The constitution fails to provide for the supremacy of international law over national law, raising concerns about Egypt’s commitment to human rights treaties to which it is a state party.

Furthermore, the document fails to fully guarantee economic, social and cultural rights, such as protection against forced evictions - it also tolerates child labour.

Paradoxically demands for dignity and social justice were at the heart of the '25 January Revolution'.

“The process of drafting the constitution was flawed from the outset, and has become increasingly unrepresentative. We urge President Morsi to put the drafting and referendum process back on the right path, one that includes all sectors of society, which respects the rule of law – including the vital role of an independent judiciary – and results in a constitution that enshrines human rights, equality and dignity for all,” said Hadj Sahraoui.

Amnesty has expressed concern that the assembly - widely boycotted by opposition political parties and Christian churches - is not truly representative of Egyptian society. The body is dominated by the Freedom and Justice Party and the Nour Party. At the outset, the assembly only included seven women and their numbers have since dwindled.

Opposition political parties have withdrawn their members from the assembly, as have Christian churches, in protest at the assembly’s make-up and decisions.

They have voiced a number of concerns, including the lack of representation of young people, of a variety political parties, and the role Shari’a law has played – including in respect of women’s rights.

The assembly also faced criticism for not doing enough to enshrine the right to adequate housing – a key concern for the estimated 12 million Egyptians living in slums.

A decree issued last week by President Morsi gave the Constituent Assembly an additional two months to complete its work. However on Wednesday the body announced that it would finalise the text in a day. Yesterday, the draft was rushed through a plenary session of the assembly, with no time for real debate or objections from the members.

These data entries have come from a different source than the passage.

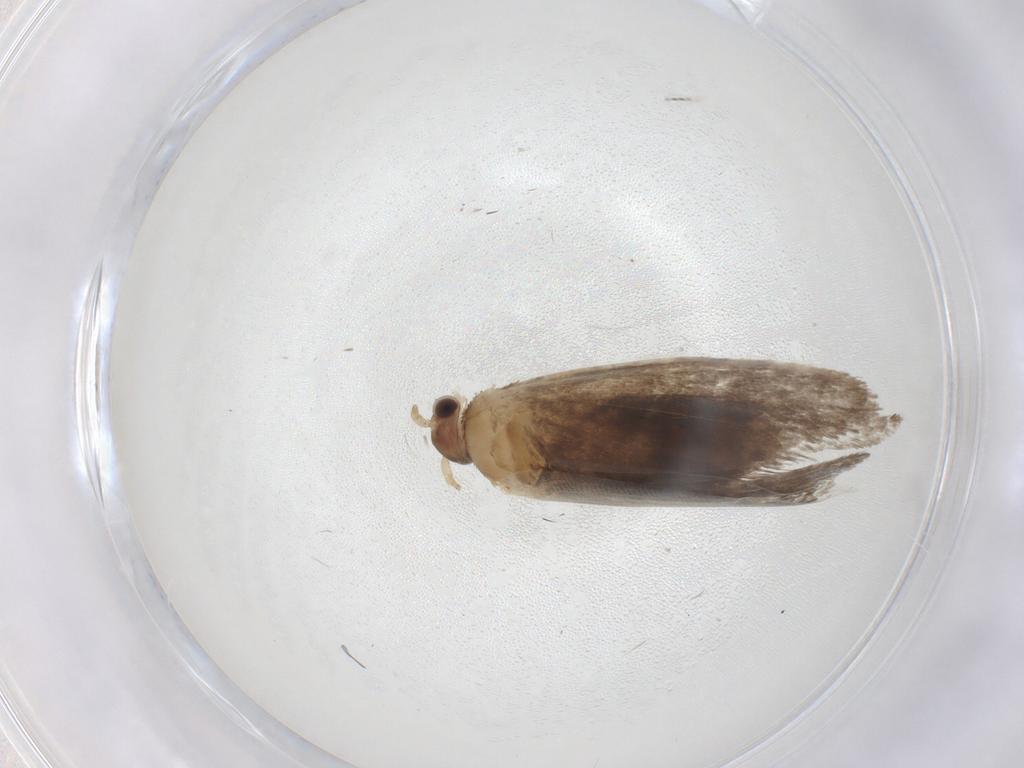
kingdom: Animalia
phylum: Arthropoda
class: Insecta
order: Lepidoptera
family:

“The new constitution will guide all Egyptian institutions and it should set out the vision for the new Egypt – one based on human rights and the rule of law: a document which is the ultimate guarantor against abuse. The constitution must guarantee the rights of all Egyptians, not just the majority.” said Hadj Sahraoui.

“But the approved draft comes nowhere near this. Provisions that purport to protect rights mask new restrictions, including on criticism of religion. Women, who were barely represented in the assembly, have the most to lose from a constitution which ignores their aspirations, and blocks the path to equality between men and women. It is appalling that virtually the only references to women relate to the home and family.”

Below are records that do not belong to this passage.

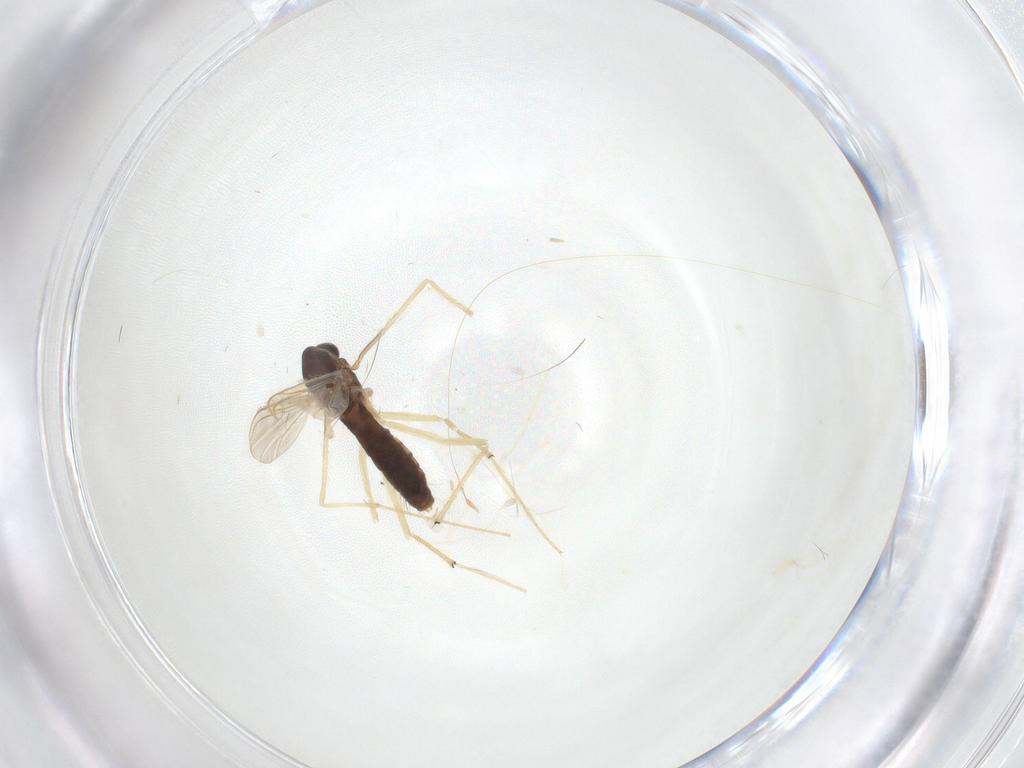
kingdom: Animalia
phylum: Arthropoda
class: Insecta
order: Diptera
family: Chironomidae
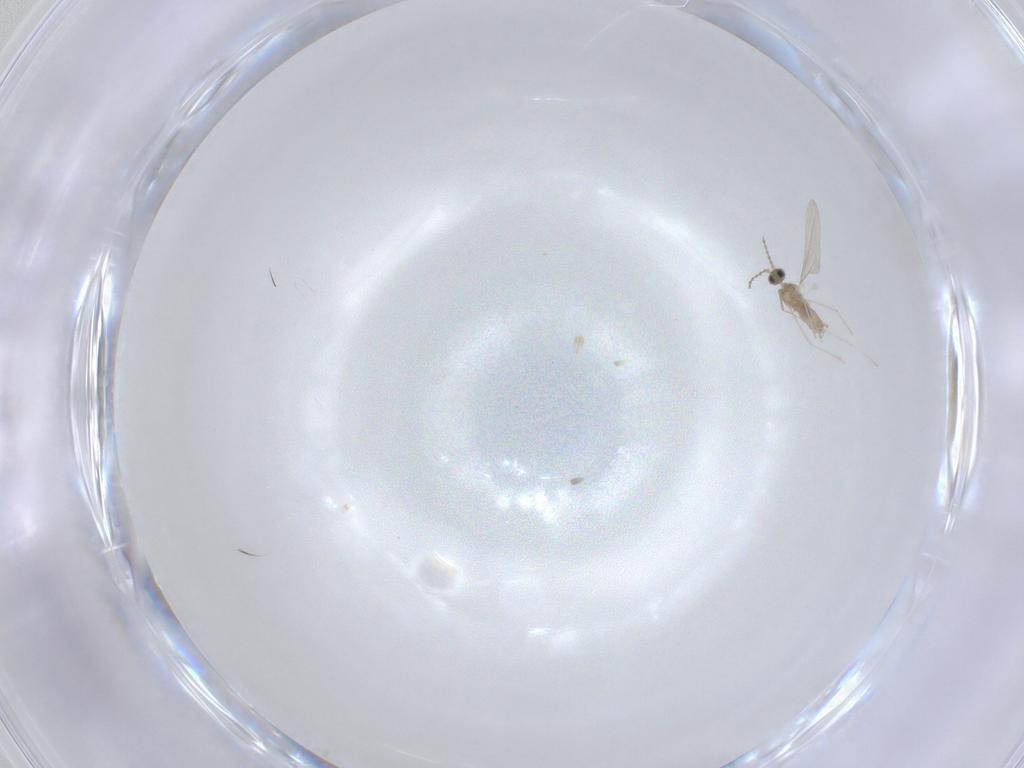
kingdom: Animalia
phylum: Arthropoda
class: Insecta
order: Diptera
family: Cecidomyiidae
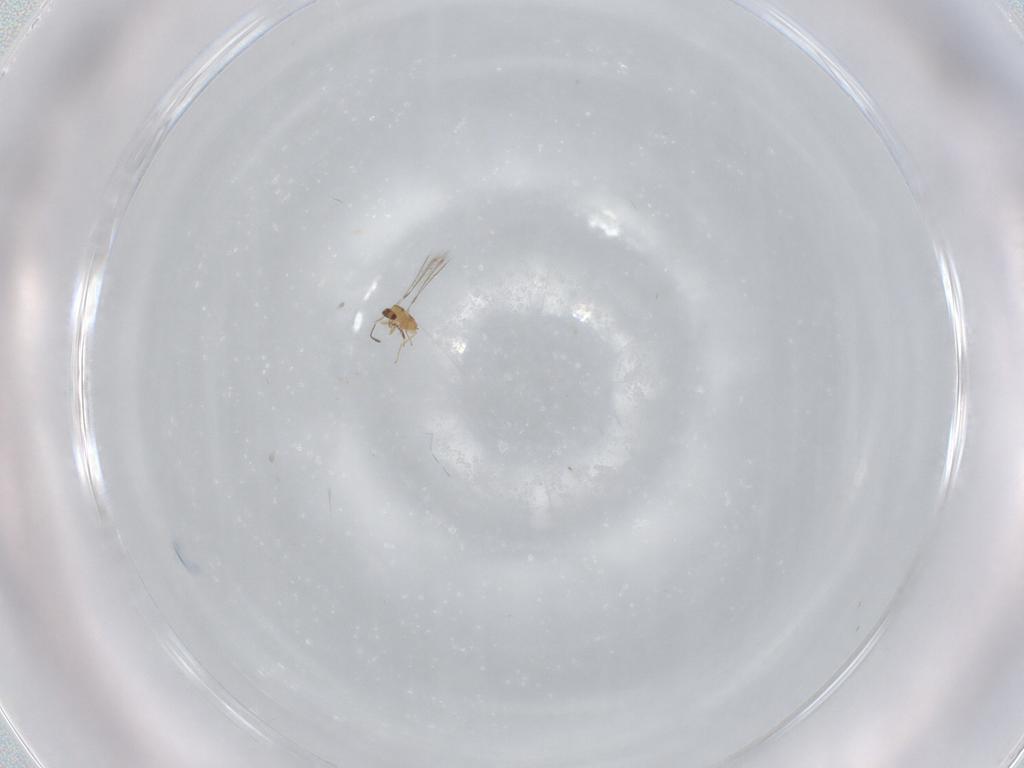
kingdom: Animalia
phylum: Arthropoda
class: Insecta
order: Hymenoptera
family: Mymaridae
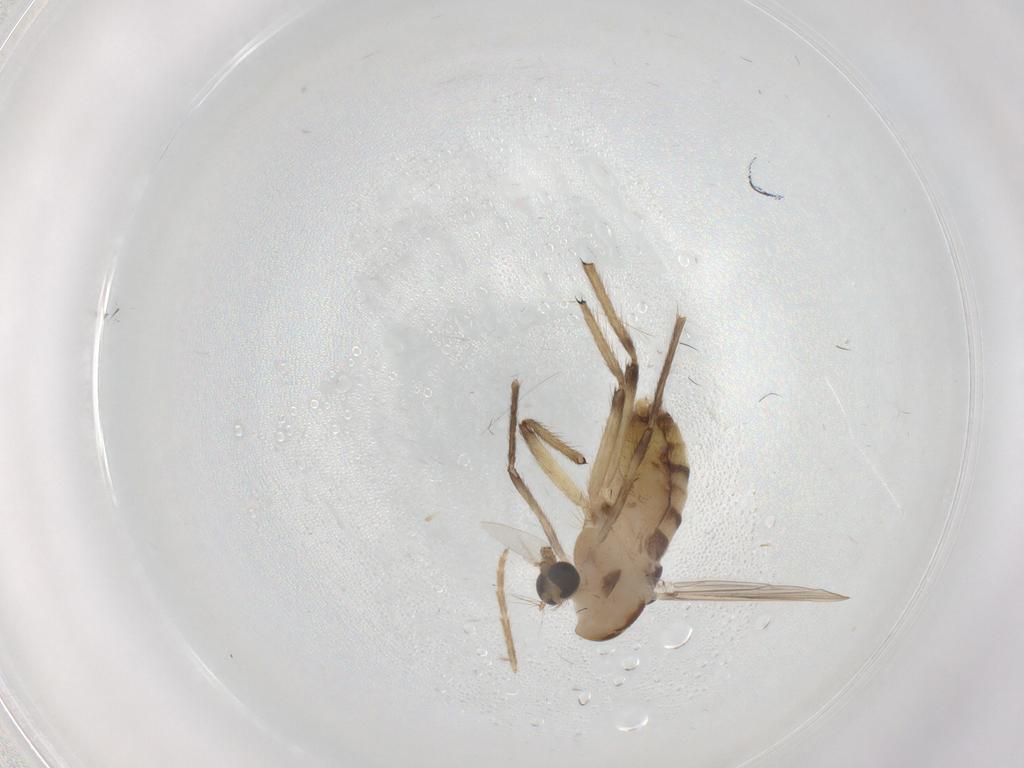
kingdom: Animalia
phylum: Arthropoda
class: Insecta
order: Diptera
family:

When asked about the lack of women’s rights in the draft constitution yesterday in a state television interview, President Morsi said women were citizens like all others. The President’s position mirrors the approach of the Constituent Assembly in ignoring the rights of women.

The vote to approve the constitution came ahead of a 2 December ruling on the assembly’s legitimacy by the Supreme Constitutional Court, which was widely expected to order the body’s dissolution.

President Morsi’s decree, which was announced on 22 November, prevents any judicial body from dissolving the assembly.

The decree, which also removed the Public Prosecutor, granted the president sweeping powers and stopped the courts from challenging his decisions, has sparked widespread anger and protests in Egypt.

Opposition groups plan to march to the presidential palace today (Friday), while the Muslim Brotherhood has called for a protest to support the President on Saturday.

The draft constitution now passes to a national referendum which must take place within 15 days. Any such referendum would require supervision by judges but Egypt’s Judges Club, an independent network of judges numbering some 9,500 members, has announced that its members will not take part.

Judges throughout the country are striking in protest at President Morsi’s decree, which they see as a threat to their independence.

“Instead of marking a return to order and the rule of law, the adopted text of the constitution has plunged Egypt into even greater chaos and deadlock,” said Amnesty's Hadj Sahraoui.